Dataset entries:
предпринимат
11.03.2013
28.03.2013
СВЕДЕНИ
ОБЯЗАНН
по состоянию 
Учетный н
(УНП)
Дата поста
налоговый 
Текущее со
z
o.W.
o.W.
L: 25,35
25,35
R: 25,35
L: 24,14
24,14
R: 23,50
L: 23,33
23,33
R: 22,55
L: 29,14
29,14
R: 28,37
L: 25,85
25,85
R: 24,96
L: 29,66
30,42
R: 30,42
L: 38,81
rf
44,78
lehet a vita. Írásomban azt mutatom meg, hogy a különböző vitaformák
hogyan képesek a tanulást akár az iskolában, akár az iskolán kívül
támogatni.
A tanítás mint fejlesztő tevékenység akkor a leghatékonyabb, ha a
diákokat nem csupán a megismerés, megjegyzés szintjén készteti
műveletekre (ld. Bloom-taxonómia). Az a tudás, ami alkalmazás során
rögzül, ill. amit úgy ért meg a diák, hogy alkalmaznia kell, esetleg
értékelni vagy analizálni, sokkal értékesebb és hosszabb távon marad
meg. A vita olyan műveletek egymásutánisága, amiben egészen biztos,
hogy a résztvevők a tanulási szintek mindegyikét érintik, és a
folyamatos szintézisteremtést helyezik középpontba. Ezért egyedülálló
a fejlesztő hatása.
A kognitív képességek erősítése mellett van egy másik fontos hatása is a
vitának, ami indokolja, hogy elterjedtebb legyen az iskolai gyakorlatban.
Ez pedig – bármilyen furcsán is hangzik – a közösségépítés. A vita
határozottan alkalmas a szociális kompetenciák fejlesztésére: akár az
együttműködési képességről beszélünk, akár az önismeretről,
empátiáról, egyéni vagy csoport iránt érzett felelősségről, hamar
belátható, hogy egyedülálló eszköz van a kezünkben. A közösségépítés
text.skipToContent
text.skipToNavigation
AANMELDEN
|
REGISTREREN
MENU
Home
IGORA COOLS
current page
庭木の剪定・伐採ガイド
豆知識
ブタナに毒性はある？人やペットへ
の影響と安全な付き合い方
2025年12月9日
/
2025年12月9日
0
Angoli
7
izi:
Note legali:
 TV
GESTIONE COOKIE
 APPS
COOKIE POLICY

■ **Exercise**:
Pull out all lines in the data above that include "egyedülálló".

■ **Exercise result**:
folyamatos szintézisteremtést helyezik középpontba. Ezért egyedülálló
belátható, hogy egyedülálló eszköz van a kezünkben. A közösségépítés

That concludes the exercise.